→ What the task asks
Find how many lines below hold "email", and give that number as the entire answer.

[[ Given information open ]]

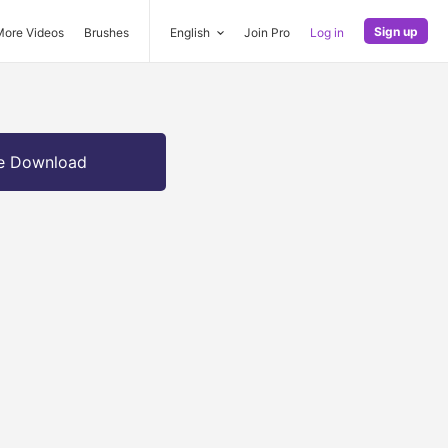
Sign up
More Videos
Brushes
English
Join Pro
Log in
e Download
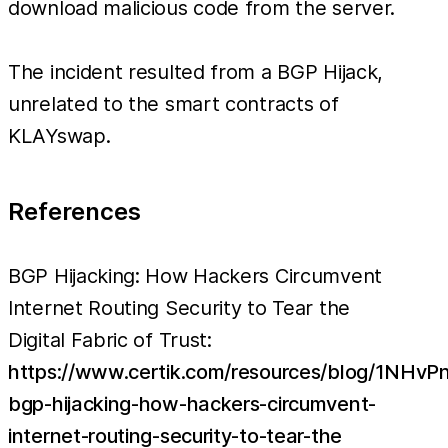
download malicious code from the server.
The incident resulted from a BGP Hijack,
unrelated to the smart contracts of
KLAYswap.
References
BGP Hijacking: How Hackers Circumvent
Internet Routing Security to Tear the
Digital Fabric of Trust:
https://www.certik.com/resources/blog/1NHv
bgp-hijacking-how-hackers-circumvent-
internet-routing-security-to-tear-the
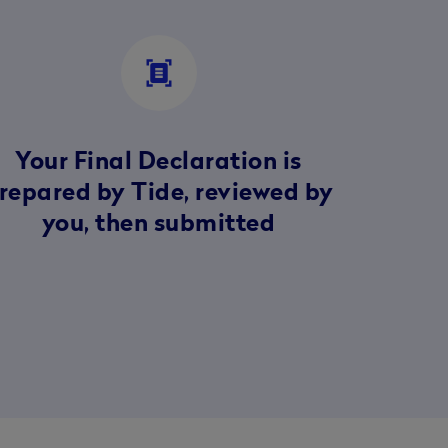
document_scanner
Your Final Declaration is
repared by Tide, reviewed by
you, then submitted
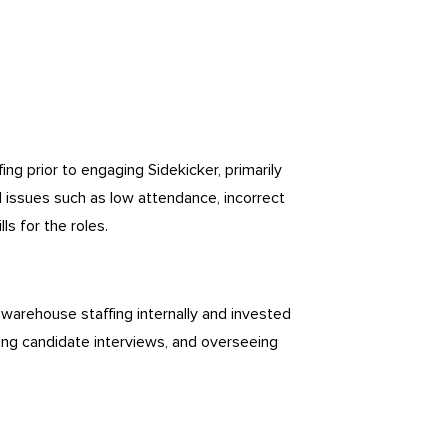
g prior to engaging Sidekicker, primarily
 issues such as low attendance, incorrect
lls for the roles.
warehouse staffing internally and invested
cting candidate interviews, and overseeing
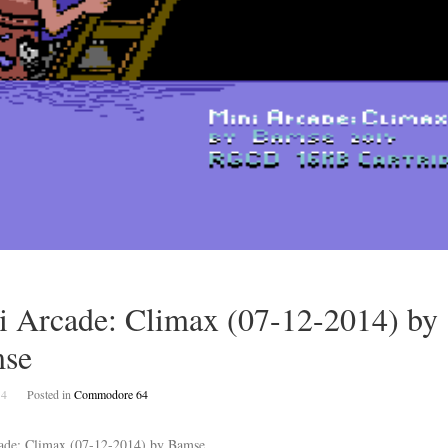
i Arcade: Climax (07-12-2014) by
se
14
Posted in
Commodore 64
ade: Climax (07-12-2014) by Bamse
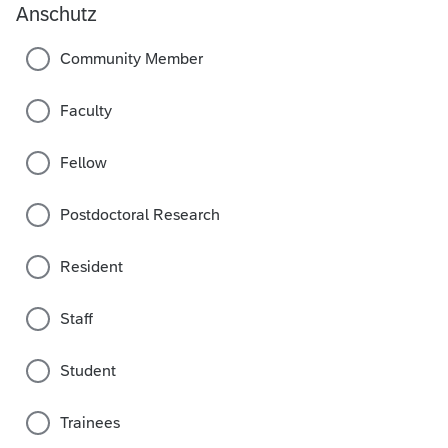
Anschutz
Community Member
Faculty
Fellow
Postdoctoral Research
Resident
Staff
Student
Trainees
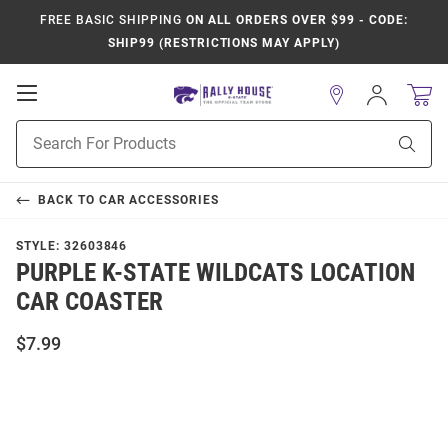
FREE BASIC SHIPPING
ON ALL ORDERS OVER $99 - CODE:
SHIP99 (RESTRICTIONS MAY APPLY)
Open
Sign
In
Mobile
Product
Navigation
Sear
Search
BACK TO
CAR ACCESSORIES
STYLE:
32603846
PURPLE K-STATE WILDCATS LOCATION
CAR COASTER
$7.99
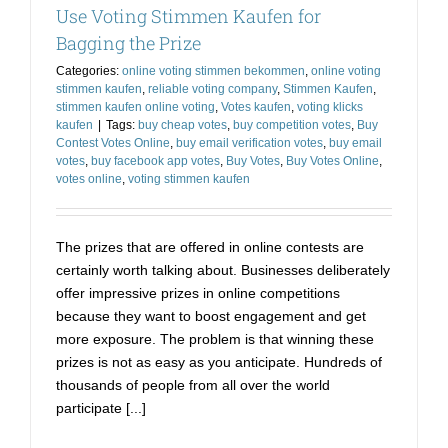
Use Voting Stimmen Kaufen for
Contest
without
Bagging the Prize
Anyone
Categories:
online voting stimmen bekommen
,
online voting
Finding
stimmen kaufen
,
reliable voting company
,
Stimmen Kaufen
,
Out
stimmen kaufen online voting
,
Votes kaufen
,
voting klicks
kaufen
|
Tags:
buy cheap votes
,
buy competition votes
,
Buy
Contest Votes Online
,
buy email verification votes
,
buy email
votes
,
buy facebook app votes
,
Buy Votes
,
Buy Votes Online
,
votes online
,
voting stimmen kaufen
The prizes that are offered in online contests are
certainly worth talking about. Businesses deliberately
offer impressive prizes in online competitions
because they want to boost engagement and get
more exposure. The problem is that winning these
prizes is not as easy as you anticipate. Hundreds of
thousands of people from all over the world
participate [...]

[[ Given information closed ]]

→ Finished exercise
2